[Records from a collection]
"""

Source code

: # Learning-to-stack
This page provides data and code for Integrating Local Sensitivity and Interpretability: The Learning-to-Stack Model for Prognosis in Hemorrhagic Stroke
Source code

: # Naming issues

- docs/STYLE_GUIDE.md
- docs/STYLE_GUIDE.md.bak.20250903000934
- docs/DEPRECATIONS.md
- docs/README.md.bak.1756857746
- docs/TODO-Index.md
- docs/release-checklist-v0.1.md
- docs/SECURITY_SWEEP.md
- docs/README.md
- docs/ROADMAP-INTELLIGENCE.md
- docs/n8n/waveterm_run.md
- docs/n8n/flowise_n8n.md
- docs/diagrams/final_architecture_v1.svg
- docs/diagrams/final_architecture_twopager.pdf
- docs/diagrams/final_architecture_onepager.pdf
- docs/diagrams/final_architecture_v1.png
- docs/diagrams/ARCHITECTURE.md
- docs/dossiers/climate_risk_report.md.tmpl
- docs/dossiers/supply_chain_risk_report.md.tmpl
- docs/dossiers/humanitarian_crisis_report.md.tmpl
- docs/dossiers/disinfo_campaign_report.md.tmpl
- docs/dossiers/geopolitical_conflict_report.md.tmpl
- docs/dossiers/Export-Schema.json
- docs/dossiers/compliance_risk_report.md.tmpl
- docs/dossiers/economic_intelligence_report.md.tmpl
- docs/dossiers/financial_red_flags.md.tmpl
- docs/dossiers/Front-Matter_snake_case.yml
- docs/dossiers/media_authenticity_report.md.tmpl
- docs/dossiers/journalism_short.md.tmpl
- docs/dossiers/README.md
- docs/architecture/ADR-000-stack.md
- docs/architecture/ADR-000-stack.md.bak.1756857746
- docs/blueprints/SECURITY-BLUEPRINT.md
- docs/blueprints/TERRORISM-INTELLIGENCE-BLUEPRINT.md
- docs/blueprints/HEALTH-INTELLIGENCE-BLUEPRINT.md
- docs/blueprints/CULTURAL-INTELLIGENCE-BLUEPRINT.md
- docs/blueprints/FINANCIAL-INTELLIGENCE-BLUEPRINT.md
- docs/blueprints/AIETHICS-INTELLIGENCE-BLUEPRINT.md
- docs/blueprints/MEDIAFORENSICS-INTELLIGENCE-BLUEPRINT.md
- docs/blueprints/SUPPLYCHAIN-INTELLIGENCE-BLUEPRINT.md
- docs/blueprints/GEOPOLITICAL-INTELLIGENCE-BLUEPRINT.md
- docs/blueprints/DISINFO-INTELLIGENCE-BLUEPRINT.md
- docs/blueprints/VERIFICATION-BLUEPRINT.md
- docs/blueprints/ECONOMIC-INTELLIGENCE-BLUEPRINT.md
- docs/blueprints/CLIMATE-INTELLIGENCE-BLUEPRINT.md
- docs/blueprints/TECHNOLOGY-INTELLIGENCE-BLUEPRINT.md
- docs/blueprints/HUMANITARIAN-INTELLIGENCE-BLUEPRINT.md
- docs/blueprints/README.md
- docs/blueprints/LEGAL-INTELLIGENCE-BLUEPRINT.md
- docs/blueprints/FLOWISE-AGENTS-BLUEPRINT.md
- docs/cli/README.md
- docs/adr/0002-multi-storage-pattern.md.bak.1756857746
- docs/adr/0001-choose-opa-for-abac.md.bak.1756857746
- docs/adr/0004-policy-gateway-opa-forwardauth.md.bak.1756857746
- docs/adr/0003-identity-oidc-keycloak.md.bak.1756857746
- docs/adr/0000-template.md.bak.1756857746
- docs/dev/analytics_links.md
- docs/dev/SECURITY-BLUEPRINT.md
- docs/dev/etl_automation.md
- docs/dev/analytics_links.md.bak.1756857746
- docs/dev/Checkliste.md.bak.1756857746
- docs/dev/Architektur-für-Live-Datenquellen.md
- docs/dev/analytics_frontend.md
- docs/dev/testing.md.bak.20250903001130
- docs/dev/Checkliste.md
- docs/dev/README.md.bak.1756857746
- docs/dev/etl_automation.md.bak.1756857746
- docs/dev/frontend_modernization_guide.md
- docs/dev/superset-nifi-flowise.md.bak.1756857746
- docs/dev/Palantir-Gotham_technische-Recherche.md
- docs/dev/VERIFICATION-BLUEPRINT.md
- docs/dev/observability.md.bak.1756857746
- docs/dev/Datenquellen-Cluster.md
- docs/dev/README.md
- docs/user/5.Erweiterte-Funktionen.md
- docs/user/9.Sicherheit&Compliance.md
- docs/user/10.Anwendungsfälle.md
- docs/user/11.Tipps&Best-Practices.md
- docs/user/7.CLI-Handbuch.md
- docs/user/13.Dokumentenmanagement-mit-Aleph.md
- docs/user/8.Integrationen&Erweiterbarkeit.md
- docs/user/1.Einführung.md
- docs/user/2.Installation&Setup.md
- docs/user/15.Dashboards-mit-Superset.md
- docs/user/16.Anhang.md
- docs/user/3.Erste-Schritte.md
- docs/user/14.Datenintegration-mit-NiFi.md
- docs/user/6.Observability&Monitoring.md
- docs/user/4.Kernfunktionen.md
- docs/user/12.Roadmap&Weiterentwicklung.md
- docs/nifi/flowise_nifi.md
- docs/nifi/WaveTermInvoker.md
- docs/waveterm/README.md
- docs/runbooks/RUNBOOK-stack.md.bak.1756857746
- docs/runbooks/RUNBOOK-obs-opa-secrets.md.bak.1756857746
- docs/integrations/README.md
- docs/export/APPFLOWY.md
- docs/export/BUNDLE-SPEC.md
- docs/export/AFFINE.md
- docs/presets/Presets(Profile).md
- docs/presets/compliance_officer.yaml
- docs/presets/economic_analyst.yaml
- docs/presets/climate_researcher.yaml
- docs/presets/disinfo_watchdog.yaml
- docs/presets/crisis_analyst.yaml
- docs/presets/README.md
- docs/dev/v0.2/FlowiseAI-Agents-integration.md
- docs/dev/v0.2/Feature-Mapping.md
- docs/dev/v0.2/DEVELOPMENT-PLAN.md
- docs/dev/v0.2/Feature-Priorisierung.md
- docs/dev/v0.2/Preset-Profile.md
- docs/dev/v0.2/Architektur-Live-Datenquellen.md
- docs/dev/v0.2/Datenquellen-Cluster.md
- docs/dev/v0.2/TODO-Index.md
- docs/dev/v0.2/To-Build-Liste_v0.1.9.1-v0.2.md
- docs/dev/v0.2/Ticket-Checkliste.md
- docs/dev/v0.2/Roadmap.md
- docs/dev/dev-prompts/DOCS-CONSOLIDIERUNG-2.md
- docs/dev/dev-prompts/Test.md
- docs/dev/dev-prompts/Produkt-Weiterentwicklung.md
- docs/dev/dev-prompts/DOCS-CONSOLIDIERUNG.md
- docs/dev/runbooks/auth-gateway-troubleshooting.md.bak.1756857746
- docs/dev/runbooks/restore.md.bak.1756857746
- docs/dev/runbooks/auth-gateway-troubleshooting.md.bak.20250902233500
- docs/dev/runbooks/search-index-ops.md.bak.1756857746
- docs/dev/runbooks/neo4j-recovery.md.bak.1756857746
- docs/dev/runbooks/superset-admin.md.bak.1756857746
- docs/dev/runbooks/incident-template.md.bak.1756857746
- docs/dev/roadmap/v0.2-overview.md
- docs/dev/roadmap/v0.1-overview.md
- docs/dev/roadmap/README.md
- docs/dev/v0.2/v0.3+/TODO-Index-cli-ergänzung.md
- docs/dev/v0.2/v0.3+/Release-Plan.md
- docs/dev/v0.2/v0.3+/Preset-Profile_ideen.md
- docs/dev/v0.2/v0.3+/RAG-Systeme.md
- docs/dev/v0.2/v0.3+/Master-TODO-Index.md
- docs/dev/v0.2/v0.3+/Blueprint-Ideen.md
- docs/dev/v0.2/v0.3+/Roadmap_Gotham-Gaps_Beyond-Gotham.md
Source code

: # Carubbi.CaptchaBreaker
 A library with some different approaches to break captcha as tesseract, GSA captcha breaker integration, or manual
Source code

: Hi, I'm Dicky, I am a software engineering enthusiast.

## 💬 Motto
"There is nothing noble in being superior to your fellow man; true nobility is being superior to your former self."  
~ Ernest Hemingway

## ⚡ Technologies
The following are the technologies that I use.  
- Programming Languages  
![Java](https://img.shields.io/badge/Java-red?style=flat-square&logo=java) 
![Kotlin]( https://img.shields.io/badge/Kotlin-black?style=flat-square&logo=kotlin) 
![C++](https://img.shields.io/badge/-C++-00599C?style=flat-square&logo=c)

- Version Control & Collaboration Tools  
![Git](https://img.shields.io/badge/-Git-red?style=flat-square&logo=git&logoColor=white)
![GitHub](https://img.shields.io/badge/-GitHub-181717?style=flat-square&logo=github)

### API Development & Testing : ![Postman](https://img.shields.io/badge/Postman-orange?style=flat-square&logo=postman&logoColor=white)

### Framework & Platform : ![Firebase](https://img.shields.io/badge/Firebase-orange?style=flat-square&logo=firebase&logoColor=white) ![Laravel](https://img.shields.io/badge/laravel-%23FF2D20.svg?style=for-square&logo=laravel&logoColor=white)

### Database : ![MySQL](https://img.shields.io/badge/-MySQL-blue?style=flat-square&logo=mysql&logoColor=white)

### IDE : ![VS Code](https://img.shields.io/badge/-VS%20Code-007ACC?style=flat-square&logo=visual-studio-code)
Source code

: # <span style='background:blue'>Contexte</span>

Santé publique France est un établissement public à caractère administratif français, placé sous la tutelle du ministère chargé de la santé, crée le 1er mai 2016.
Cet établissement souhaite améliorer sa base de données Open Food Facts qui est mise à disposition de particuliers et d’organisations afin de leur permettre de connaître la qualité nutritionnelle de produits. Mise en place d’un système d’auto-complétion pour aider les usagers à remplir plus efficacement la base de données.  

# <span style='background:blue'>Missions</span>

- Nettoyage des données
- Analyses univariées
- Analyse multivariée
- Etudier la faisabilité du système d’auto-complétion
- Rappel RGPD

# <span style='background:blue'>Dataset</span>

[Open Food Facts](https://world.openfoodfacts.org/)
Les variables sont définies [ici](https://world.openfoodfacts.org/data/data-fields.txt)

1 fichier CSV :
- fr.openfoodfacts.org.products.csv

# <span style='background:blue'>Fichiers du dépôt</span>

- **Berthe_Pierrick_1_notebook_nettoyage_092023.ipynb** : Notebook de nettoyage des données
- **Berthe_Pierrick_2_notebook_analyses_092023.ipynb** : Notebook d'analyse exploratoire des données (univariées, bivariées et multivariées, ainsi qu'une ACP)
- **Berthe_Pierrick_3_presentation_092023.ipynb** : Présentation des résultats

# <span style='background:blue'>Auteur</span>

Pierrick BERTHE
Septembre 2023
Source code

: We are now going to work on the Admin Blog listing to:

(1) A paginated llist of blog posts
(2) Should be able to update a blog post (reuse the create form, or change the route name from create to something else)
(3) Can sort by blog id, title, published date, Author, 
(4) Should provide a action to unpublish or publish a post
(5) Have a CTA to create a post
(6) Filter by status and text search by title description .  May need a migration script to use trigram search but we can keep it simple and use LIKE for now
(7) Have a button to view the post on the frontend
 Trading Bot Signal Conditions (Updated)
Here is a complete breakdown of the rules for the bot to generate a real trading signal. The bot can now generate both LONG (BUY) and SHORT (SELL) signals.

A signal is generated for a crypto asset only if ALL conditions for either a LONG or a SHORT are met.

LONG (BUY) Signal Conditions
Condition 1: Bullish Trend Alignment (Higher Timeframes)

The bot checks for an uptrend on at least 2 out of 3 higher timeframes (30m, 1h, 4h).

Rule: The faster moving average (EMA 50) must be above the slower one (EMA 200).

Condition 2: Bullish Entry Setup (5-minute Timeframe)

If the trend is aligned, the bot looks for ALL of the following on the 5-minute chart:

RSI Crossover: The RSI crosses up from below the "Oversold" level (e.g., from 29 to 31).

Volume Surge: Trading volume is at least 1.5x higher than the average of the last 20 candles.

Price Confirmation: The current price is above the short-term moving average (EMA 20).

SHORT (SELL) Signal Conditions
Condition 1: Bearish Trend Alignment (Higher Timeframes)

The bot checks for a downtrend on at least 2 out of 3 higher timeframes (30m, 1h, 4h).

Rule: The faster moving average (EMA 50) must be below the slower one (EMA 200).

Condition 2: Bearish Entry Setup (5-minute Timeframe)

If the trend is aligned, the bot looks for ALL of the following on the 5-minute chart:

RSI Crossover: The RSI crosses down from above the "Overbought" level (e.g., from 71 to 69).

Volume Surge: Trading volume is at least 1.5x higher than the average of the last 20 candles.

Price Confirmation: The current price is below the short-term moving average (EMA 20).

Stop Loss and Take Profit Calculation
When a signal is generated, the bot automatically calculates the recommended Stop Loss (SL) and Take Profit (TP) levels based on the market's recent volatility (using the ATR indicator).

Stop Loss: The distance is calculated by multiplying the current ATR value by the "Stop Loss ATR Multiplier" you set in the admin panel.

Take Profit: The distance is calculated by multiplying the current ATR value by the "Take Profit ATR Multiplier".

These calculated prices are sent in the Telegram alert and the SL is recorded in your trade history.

"""

# WHAT YOU WILL DO
In the records above, find the line with "- docs/n8n/waveterm_run.md"; write out exactly that line and each one after it, stopping after the line with "- docs/diagrams/ARCHITECTURE.md".

# REPLY
- docs/n8n/waveterm_run.md
- docs/n8n/flowise_n8n.md
- docs/diagrams/final_architecture_v1.svg
- docs/diagrams/final_architecture_twopager.pdf
- docs/diagrams/final_architecture_onepager.pdf
- docs/diagrams/final_architecture_v1.png
- docs/diagrams/ARCHITECTURE.md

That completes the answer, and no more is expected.